Der Oberste Gerichtshof hat als Revisionsgericht durch den Senatspräsidenten des Obersten Gerichtshofes Mag. Engelmaier als Vorsitzenden und die Hofräte des Obersten Gerichtshofes Dr. Schalich, Dr. Tittel, Hon-Prof. Dr. Danzl und Dr. Schaumüller als weitere Richter in der Rechtssache der klagenden Partei Anna-Maria G*****, vertreten durch Dr. Reinhard Kloiber und Dr. Ivo Burianek, Rechtsanwälte in Mödling, gegen die beklagte Partei Dr. Roland R*****, vertreten durch Dr. Herwig Kubac und andere Rechtsanwälte in Wien, wegen S 151.135 und Feststellung (Streitwert S 72.000), infolge Revision der klagenden Partei gegen das Urteil des Oberlandesgerichtes Wien als Berufungsgericht vom 26. Jänner 1999, GZ 12 R 128/98a-38, womit der Berufung der klagenden Partei gegen das Urteil des Landesgerichtes für Zivilrechtssachen Wien vom 25. Mai 1998, GZ 14 Cg 103/96m-30, nicht Folge gegeben wurde, den

Beschluß

gefaßt:

Spruch

Die Revision wird zurückgewiesen.

Die klagende Partei ist schuldig, der beklagten Partei die mit S

10.665 (darin S 1.777,50 USt) bestimmten Kosten der Revisionsbeantwortung binnen 14 Tagen zu ersetzen.

Text

Begründung:

Die Klägerin beauftragte den Beklagten mit der Neuanfertigung einer Zahnbrücke im Oberkiefer, die nicht nur einen, sondern zwei Pfeiler aufwies.
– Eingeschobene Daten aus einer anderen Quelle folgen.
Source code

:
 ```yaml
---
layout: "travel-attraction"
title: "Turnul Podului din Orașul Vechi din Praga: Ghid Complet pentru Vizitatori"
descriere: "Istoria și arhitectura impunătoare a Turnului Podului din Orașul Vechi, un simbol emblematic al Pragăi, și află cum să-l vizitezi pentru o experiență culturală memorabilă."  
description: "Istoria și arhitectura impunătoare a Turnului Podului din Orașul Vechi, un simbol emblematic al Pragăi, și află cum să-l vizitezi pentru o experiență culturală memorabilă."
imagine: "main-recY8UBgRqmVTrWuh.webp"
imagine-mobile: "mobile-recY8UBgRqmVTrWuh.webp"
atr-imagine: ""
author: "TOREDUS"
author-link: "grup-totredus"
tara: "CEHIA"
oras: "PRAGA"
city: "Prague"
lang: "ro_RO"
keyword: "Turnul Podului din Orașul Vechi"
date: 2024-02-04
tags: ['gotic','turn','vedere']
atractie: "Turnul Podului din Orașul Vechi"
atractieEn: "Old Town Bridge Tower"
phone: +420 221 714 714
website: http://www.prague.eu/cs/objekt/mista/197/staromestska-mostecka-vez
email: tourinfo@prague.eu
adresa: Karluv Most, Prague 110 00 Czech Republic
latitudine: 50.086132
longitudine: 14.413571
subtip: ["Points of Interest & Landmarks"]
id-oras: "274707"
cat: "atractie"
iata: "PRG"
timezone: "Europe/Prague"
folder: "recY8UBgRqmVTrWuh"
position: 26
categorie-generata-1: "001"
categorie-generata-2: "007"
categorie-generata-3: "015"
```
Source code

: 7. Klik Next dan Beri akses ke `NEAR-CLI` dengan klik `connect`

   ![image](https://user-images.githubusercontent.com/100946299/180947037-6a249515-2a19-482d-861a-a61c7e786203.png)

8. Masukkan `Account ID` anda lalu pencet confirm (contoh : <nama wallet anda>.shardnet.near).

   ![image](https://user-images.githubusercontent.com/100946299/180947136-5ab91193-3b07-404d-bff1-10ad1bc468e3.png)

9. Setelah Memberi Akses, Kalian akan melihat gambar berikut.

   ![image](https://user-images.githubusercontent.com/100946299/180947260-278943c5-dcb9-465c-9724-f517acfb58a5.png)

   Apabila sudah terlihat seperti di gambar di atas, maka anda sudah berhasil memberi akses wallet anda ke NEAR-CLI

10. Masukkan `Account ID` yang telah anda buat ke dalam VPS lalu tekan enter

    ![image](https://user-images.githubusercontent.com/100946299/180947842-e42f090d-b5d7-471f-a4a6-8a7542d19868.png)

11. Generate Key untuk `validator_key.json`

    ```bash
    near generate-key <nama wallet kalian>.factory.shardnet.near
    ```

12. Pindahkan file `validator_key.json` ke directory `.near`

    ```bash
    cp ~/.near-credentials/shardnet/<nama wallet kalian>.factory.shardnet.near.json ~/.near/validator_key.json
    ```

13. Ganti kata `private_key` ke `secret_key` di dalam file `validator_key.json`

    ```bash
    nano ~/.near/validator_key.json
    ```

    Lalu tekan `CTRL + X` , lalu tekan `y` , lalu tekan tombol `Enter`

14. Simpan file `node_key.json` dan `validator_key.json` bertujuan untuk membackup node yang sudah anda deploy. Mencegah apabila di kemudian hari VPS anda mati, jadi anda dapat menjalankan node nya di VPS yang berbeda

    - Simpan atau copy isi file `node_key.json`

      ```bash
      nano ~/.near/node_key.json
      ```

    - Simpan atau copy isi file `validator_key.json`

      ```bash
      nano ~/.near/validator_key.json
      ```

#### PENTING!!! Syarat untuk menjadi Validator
Zur Festigung der neuen Brücke verwendete der Beklagte beim Einsetzen des Pfeilers am Zahn Nr. 16 ein Goldstiftimplantat, das die Zahnwurzel nicht durchbohrte, sohin transdental verlief und in den Knochen ragte. Diese Methode benutzte der Beklagte zur besseren Verankerung des Stiftes und folglich zur Erzielung eines höheren Festigkeitsgrades der Brücke. Bei üblicher Fixierung eines Zahnes im Knochen mittels eines Stiftes wird der Stift durch den Wurzelkanal transradikulär gesetzt. Die transdentale Fixierung kann zwar zu Schmerzen führen, muß dies aber nicht. Der Beklagte informierte die Klägerin nicht über diese spezielle Fixierungsmethode und die damit verbundenen Risken. Ob die Klägerin bei ausreichender Aufklärung durch den Beklagten der Behandlung zugestimmt hätte, konnte nicht festgestellt werden. Nach Einsetzen der Brücke suchte die Klägerin den Beklagten wieder im Februar 1990 wegen einer Füllung im Frontzahnbereich auf. Beim nächsten Besuch am 21. August 1990 klagte die Klägerin über Schmerzen im Brückenbereich. Das daraufhin angefertigte Röntgenbild des Brückenbereiches ließ keinen kariösen Befall des Zahnes Nr. 17 erkennen. Der Beklagte kürzte lediglich eine Zahnfleischtasche im Bereich des Zahnes Nr. 16. Ob die Schmerzen der Klägerin danach blieben, konnte nicht festgestellt werden. Nicht feststellbar war, daß der Beklagte bei den Folgebehandlungen am 4. 5. 1991 und im Feber 1992, bei denen andere Bereiche behandelt wurden, eine sachlich gebotene weitere Untersuchung des Brückenbereiches unterließ. Im März/April 1992 wechselte die Klägerin den Zahnarzt. Als sie ihre neue Zahnärztin im Juli 1995 wegen akuter Schmerzen im Brückenbereich aufsuchte, stellte diese die besondere Art der Stiftfixierung bei Zahn Nr. 16 sowie bei Zahn Nr. 17 eine Taschenbildung und tiefgehenden Karies fest und zog diese beiden Zähne.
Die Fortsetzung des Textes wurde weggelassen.